In those days when there was again a great crowd without anything to eat, he called his disciples and said to them, “I have compassion for the crowd, because they have been with me now for three days and have nothing to eat. If I send them away hungry to their homes, they will faint on the way—and some of them have come from a great distance.” His disciples replied, “How can one feed these people with bread here in the desert?” He asked them, “How many loaves do you have?” They said, “Seven.” Then he ordered the crowd to sit down on the ground; and he took the seven loaves, and after giving thanks he broke them and gave them to his disciples to distribute; and they distributed them to the crowd. They had also a few small fish; and after blessing them, he ordered that these too should be distributed. They ate and were filled; and they took up the broken pieces left over, seven baskets full. Now there were about four thousand people. And he sent them away. And immediately he got into the boat with his disciples and went to the district of Dalmanutha. (NRSV)

Reflection
This scripture text is a familiar one, one that is known to us from both the book of Matthew and the book of Mark: the feeding of the 4,000 with only seven loaves of bread and a few fish on hand. What is most striking in this story is the miracle of the loaves itself: that 4,000 were fed and satisfied, given the meager resources available.

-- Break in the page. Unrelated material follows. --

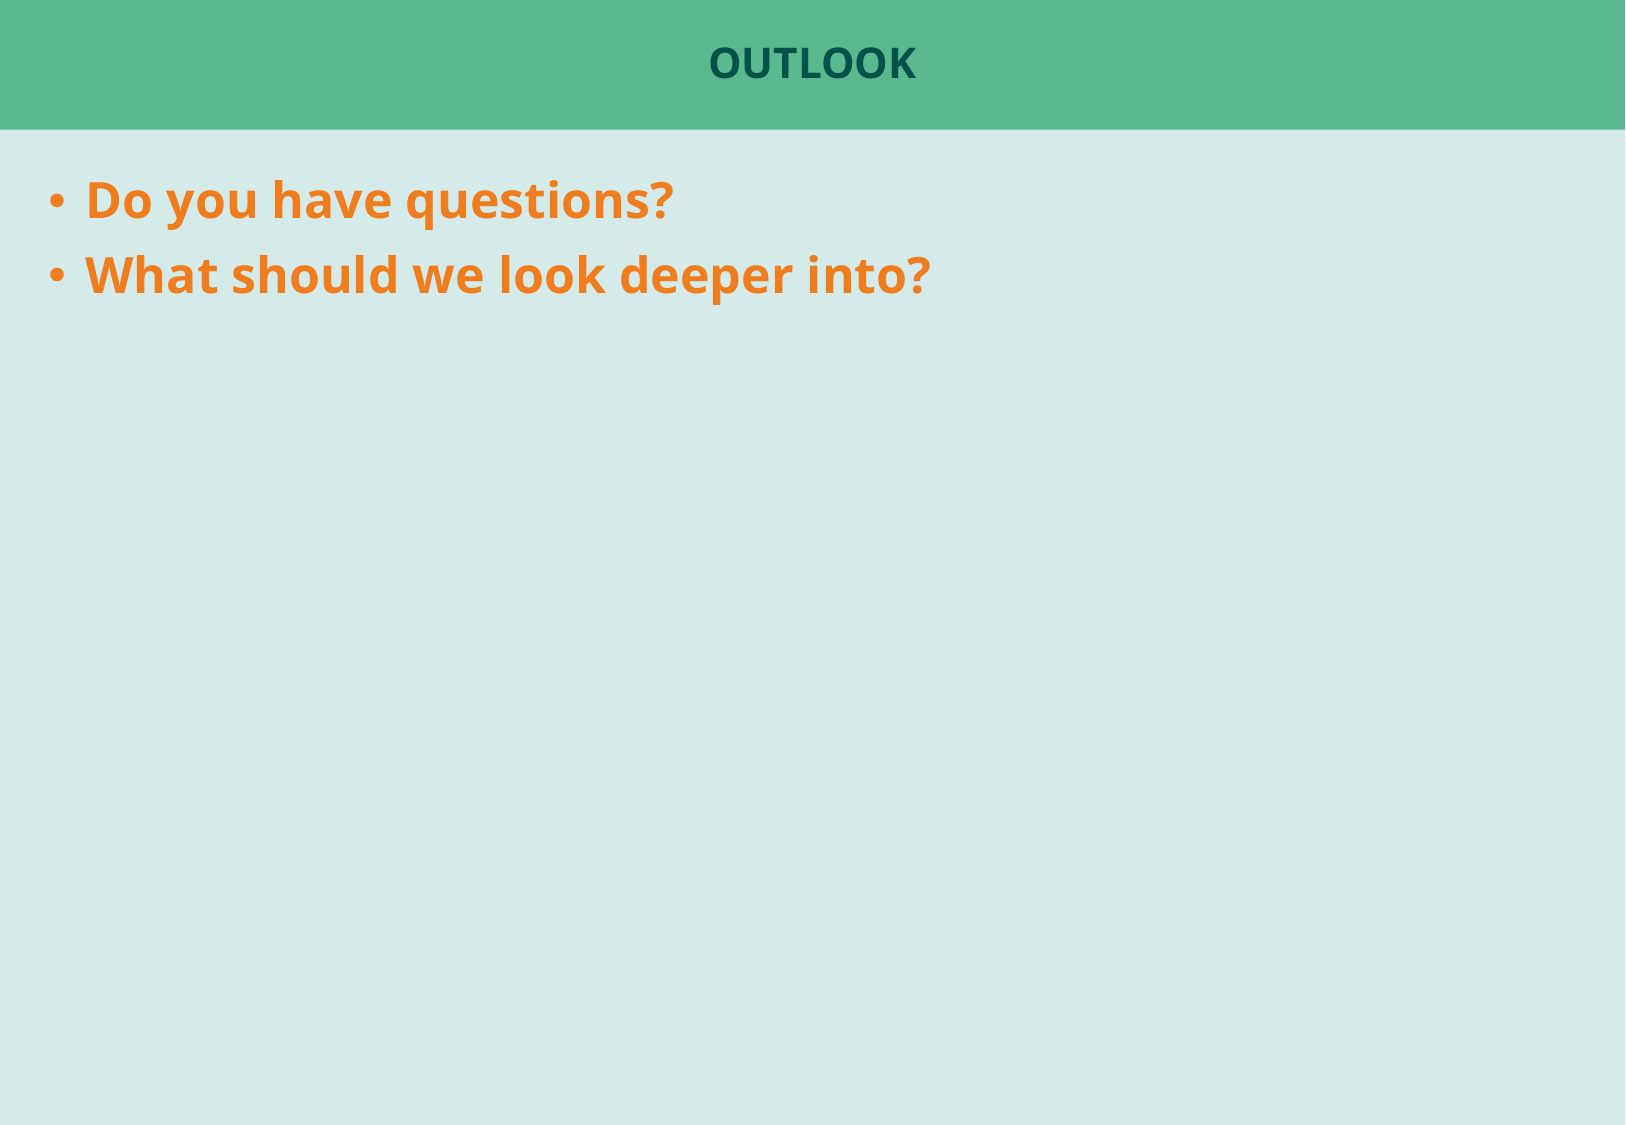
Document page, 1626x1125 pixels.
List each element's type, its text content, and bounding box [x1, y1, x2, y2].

There is, however, within that story a subtext that particularly resonates with me. It is the story of Jesus’ understanding that the thousands who had made their way to the seashore to be fed spiritually by seeing him, hearing him speak, and perhaps seeking healing needed more than just spiritual sustenance. They also needed to have their material and physical needs met before they could go forth and do good. As the passage says, Jesus felt compassion for them. He was concerned that they would become faint on the voyage home.

In this passage, we are being asked to do the same, that is to recognize the physical and material as well as the spiritual needs of our families and neighbors and those of the stranger and to respond with acts of hospitality and generosity like those shown by Jesus and his disciples that day at the edge of the Sea of Galilee when they shared all that they had with the multitude and it was enough.

Prayer
Dear Lord, please help me recognize and understand the needs of others and respond as you did in showing the power of hospitality and generosity to friend and stranger on that day. Amen.